(Records from a dataset)
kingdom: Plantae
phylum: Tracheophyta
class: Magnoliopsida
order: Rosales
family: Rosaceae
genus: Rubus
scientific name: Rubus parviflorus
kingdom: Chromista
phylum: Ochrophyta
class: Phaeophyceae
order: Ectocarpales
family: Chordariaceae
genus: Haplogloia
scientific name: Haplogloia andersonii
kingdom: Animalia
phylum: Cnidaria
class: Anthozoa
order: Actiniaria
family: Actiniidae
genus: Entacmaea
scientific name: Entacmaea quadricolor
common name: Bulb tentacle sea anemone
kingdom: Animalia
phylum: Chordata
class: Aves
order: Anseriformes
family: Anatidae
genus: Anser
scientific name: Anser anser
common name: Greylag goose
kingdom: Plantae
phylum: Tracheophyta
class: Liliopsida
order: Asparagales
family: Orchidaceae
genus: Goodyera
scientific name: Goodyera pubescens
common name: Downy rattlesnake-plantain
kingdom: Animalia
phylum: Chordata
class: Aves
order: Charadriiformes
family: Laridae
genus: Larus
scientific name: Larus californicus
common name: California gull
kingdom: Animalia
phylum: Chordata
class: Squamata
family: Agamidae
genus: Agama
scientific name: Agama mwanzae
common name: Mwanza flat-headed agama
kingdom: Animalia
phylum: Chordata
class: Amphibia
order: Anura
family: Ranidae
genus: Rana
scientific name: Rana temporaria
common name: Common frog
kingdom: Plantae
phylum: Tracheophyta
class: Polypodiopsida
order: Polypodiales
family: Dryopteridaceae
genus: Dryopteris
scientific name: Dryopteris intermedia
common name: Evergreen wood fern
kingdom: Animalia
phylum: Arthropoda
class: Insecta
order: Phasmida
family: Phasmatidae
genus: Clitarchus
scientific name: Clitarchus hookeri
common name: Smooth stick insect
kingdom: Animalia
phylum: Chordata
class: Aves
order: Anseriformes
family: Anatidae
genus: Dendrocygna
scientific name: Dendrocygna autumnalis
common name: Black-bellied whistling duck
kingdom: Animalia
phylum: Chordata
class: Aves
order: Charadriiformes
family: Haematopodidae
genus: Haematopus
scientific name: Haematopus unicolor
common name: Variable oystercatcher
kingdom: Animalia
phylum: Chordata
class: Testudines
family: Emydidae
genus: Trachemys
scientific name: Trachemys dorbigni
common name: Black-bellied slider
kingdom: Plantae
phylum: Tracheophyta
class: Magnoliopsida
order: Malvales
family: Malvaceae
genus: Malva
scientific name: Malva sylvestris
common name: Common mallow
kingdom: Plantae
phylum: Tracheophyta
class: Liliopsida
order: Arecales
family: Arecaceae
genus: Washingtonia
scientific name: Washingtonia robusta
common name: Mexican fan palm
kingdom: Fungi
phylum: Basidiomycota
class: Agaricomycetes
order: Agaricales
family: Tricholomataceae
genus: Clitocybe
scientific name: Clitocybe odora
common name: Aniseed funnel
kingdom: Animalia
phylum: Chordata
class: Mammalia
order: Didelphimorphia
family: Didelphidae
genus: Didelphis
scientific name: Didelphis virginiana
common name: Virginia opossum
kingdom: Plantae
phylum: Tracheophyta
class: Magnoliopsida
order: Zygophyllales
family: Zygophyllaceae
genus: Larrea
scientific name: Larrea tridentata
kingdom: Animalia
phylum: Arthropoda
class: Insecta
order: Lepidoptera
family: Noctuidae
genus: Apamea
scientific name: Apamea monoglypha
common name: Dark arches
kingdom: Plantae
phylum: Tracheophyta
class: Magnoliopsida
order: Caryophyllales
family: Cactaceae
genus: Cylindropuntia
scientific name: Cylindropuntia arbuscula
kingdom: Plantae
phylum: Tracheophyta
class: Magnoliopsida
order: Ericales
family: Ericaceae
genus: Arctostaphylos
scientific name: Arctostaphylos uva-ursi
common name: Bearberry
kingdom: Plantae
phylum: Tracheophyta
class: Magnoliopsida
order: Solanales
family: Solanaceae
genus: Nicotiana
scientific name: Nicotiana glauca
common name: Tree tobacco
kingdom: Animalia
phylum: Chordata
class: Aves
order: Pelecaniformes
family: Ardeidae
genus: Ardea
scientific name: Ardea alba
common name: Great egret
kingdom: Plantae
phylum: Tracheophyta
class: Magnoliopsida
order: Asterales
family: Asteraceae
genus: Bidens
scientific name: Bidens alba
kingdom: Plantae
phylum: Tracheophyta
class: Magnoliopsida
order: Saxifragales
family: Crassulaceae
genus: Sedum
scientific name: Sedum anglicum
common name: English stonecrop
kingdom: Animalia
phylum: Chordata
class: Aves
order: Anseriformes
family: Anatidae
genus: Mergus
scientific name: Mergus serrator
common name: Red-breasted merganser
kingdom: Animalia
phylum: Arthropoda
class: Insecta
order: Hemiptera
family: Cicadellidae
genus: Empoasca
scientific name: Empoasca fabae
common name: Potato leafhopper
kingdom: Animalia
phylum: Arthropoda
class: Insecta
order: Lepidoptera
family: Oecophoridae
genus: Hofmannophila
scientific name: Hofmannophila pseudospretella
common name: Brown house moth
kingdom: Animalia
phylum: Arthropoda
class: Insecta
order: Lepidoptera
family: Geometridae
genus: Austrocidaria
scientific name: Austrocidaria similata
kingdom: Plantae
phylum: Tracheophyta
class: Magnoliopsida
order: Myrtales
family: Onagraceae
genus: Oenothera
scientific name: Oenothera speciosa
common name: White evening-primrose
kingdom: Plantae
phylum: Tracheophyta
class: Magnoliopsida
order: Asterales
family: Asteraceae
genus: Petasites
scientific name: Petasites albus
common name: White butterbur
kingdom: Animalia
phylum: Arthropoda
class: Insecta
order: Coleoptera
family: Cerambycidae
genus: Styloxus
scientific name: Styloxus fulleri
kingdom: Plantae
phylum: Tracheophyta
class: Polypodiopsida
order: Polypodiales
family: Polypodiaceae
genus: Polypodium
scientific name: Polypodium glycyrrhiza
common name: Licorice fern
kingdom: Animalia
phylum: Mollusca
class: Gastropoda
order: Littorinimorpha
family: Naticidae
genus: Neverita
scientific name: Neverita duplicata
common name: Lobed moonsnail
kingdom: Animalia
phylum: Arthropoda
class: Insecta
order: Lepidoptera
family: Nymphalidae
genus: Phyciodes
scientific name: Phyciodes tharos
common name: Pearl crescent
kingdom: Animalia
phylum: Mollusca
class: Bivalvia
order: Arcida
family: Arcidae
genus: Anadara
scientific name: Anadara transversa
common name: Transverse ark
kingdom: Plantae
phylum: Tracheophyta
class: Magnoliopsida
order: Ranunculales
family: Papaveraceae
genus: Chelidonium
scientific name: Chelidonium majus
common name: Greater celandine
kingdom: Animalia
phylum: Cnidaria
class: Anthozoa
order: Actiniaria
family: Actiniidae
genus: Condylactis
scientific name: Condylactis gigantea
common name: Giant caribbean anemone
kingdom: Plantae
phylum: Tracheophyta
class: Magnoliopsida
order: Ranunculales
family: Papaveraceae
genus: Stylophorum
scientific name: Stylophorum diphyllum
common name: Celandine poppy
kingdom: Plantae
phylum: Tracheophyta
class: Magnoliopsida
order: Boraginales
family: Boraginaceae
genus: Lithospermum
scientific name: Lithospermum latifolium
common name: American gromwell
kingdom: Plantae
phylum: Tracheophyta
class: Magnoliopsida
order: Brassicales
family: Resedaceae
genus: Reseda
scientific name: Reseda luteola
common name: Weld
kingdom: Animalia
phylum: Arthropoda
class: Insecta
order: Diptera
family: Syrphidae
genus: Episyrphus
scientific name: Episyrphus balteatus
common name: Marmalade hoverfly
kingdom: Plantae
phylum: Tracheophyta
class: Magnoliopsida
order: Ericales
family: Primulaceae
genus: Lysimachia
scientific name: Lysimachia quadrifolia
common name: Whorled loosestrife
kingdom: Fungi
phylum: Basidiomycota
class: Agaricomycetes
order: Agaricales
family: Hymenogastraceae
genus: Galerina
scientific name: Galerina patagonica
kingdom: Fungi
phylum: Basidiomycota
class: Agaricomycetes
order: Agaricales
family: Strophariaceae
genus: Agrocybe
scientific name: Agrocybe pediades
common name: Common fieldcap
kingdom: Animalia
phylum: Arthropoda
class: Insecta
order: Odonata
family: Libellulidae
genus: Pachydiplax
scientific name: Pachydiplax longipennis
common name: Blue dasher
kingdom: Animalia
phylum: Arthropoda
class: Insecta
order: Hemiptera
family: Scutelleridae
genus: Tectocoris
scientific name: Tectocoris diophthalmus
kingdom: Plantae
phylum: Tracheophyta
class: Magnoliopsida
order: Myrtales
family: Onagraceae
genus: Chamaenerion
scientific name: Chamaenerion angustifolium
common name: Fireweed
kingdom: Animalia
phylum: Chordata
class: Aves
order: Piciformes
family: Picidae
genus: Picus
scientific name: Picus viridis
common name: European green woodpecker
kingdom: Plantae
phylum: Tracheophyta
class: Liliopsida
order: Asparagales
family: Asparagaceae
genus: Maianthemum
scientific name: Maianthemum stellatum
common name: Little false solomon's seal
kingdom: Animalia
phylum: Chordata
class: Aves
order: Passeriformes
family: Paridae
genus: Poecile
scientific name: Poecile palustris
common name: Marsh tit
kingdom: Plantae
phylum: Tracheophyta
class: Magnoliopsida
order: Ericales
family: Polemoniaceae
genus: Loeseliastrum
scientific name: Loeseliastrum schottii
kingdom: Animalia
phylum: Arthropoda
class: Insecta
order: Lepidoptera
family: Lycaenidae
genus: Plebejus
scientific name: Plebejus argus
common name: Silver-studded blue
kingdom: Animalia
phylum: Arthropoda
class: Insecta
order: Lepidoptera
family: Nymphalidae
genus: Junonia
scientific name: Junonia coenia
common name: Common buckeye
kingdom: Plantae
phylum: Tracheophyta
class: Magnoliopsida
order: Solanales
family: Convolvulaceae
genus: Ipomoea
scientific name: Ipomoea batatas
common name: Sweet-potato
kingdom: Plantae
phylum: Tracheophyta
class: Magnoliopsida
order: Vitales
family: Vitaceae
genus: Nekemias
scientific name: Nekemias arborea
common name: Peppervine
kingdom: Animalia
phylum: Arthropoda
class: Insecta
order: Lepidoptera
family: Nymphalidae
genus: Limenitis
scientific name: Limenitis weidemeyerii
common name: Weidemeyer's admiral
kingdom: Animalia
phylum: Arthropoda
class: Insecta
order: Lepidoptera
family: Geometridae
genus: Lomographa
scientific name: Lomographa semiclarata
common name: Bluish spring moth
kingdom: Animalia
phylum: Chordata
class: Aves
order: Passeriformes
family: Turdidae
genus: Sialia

To be done: Update the material from the line with "order: Malvales" to the line with "common name: Mexican fan palm" so that "common name" becomes "vernacular name" throughout. Return only those lines, with nothing else changed.

Correct output:
order: Malvales
family: Malvaceae
genus: Malva
scientific name: Malva sylvestris
vernacular name: Common mallow
kingdom: Plantae
phylum: Tracheophyta
class: Liliopsida
order: Arecales
family: Arecaceae
genus: Washingtonia
scientific name: Washingtonia robusta
vernacular name: Mexican fan palm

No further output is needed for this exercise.